2. My iPod because it drowns out the world when I want it to.

3. My big fluffy socks because they’re warm and comfortable.

4. My shoebox of Teuscher champagne truffles and chocolate bars because..well..it’s chocolate.

5. My black Ann Taylor wrap dress because it makes me feel sexy.

6. My hidden tube of Strawberry Shortcake lipgloss..because ALL girls need strawberry flavored lips at one time or another.

7. My Gucci Mucchi Pucci nailpolish..because the perfect shade of pink is hard to find!

8. My little black clutch from Banana Republic because it’s perfect for ALL occasions.

9. My American Express. Does that one even NEED a reason?!

10. Songs that make me feel strong..because the right song can make you feel like you can take on the world!

11. My aviator sunglasses because they make me feel like a movie star.

12. My Viva La Juicy purse size roll on perfume because it makes me smell delicious!

13. My Palomo Picasso heart pendant necklace from Tiffany because it goes with everything.

14. My Sidekick..because it keeps me everywhere..which is just where I want to be.

And last, but not least..

15. My giganto Coach SoHo print bag that I fit everything AND the kitchen sink in to go to work. ROFL! :) it's probably how Blissie carries her inventory around to..lol

Sunday, October 5, 2008

Sunday Snuggles..

Tonight Moo and I camped out under the SL stars and slept out in our snowy yard with Fred. It was, as I put it, my most favorite thing to do in SL. Not that shopping isn't up there..it is. But just hanging around and chatting..well..that's the post-party ritual we had..a long time ago. We'd come home..shimmy into our pajamas (tonight it was my Cookie Monster pair) and we'd talk about it all. From outfits to people to venues to future plans..we talk about it all. Something that we'd lost for a long time.

That's post-party. Everyone does it, I think. Talk about everything that went on..everyone that was there..yada yada.

We had a busy night tonight - but it was fun. Mikki's wedding..then Blue Olive..then we headed to my office..popped in on Bev..whew!

Mikki and Lovolt's wedding was amazing! So beautiful and filled with love. :) I'm so happy for them!

I bought some tickets for a fundraiser here for myself and some of my friends.

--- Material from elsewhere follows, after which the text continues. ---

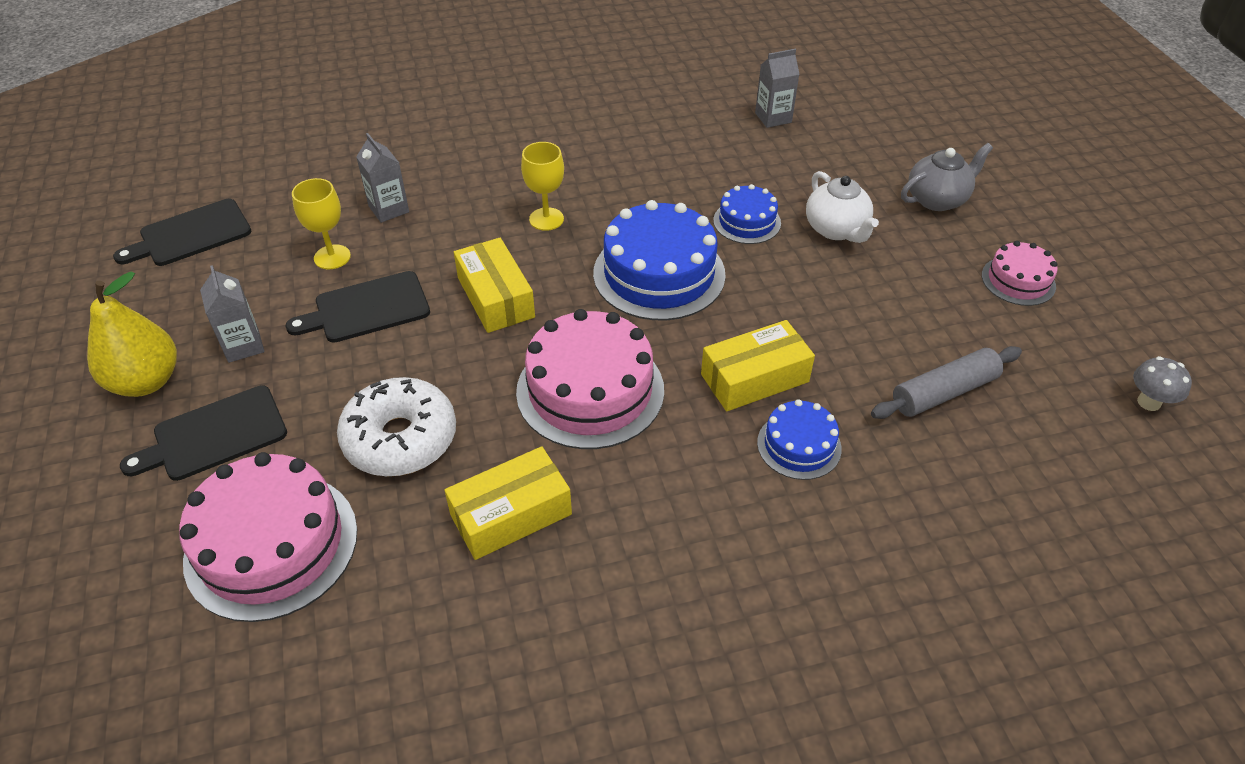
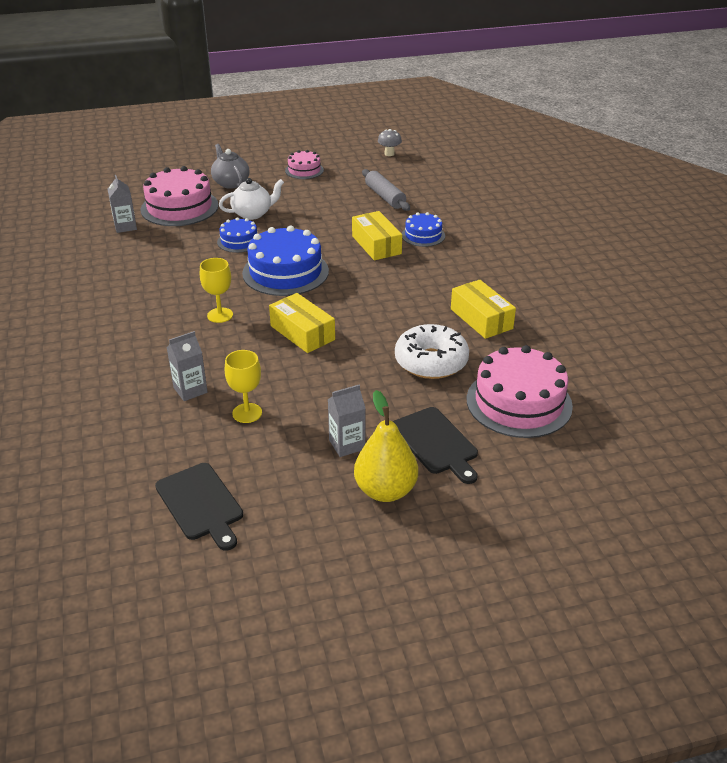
camera: 90 degrees left, 10 degrees down
black cutting board [286,271,430,342] -> none
yellow box [454,238,535,333] -> yellow box turned 75 degrees clockwise [269,293,335,353]
pink cake [516,309,664,449] -> pink cake moved to [141,166,219,226]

After the wedding I put in a request to a charity here in SL to host a fundraiser. :) I feel good when I can do good things..when I can..accomplish something not shoe based.

So I started thinking about what I could do..

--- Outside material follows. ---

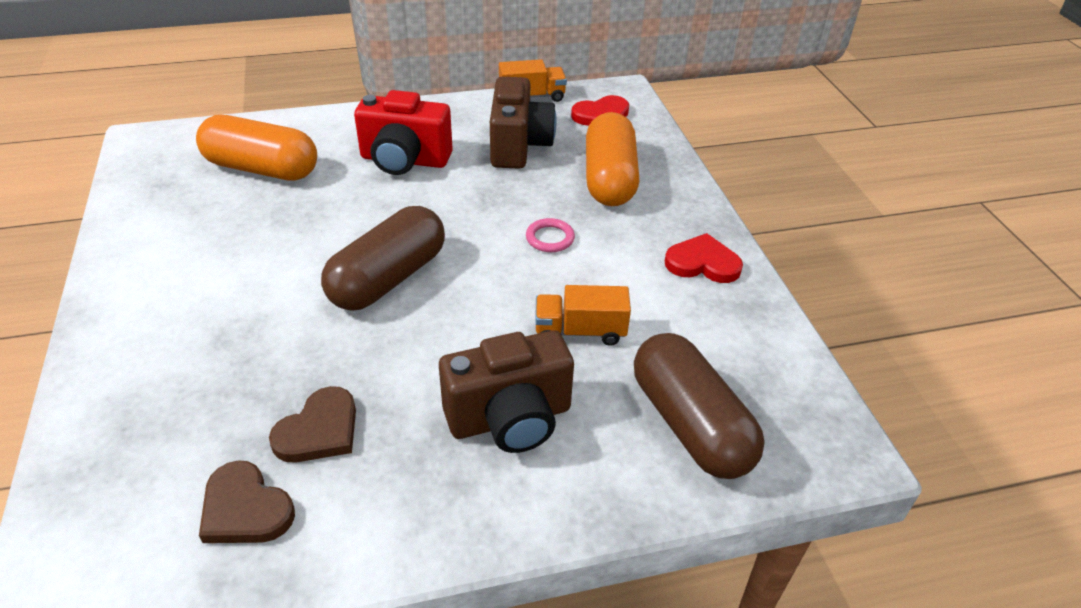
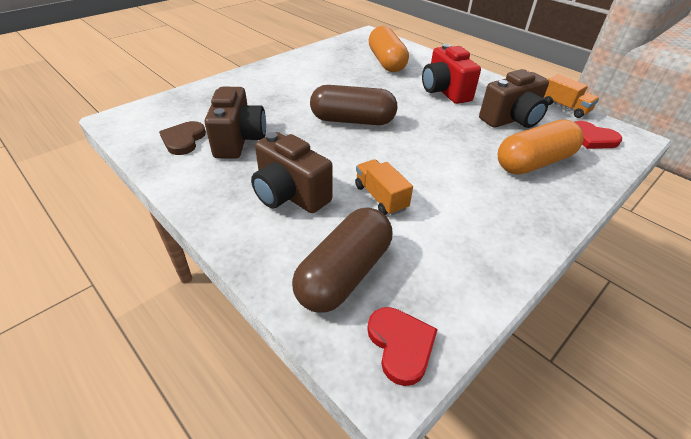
camera: 60 degrees right, 0 degrees up
brown heart [269,386,356,463] -> brown camera [205,87,266,159]
pink ring [526,218,575,252] -> none
red heart [665,233,743,283] -> red heart moved to [367,307,438,386]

Last time I took over the Bee Hive and ran a week of events.

This time..my friends and I now own enough establishments..we can split it up! What's the point of my co-owning Sporks now if I didn't throw The Ultimate Roaming Charity Party..

Sporks! Bistro Olive! The Wild Jungle Beach Club! The Savoy! Parker's Pub!

Five venues..five days of partying for a good cause. Five sets of great folks that I know would open their doors to support the breast cancer foundation I've put my request out to.

That's the thing about good old friends..

You know them..and you know you can count on them. You know that they'll always back you up. There's no second guessing..or worrying.

Whew.

Long day.

I'm tired..excited for the things to come..and eager to get them off of the ground. :)

I hope you had a good Sunday - I did!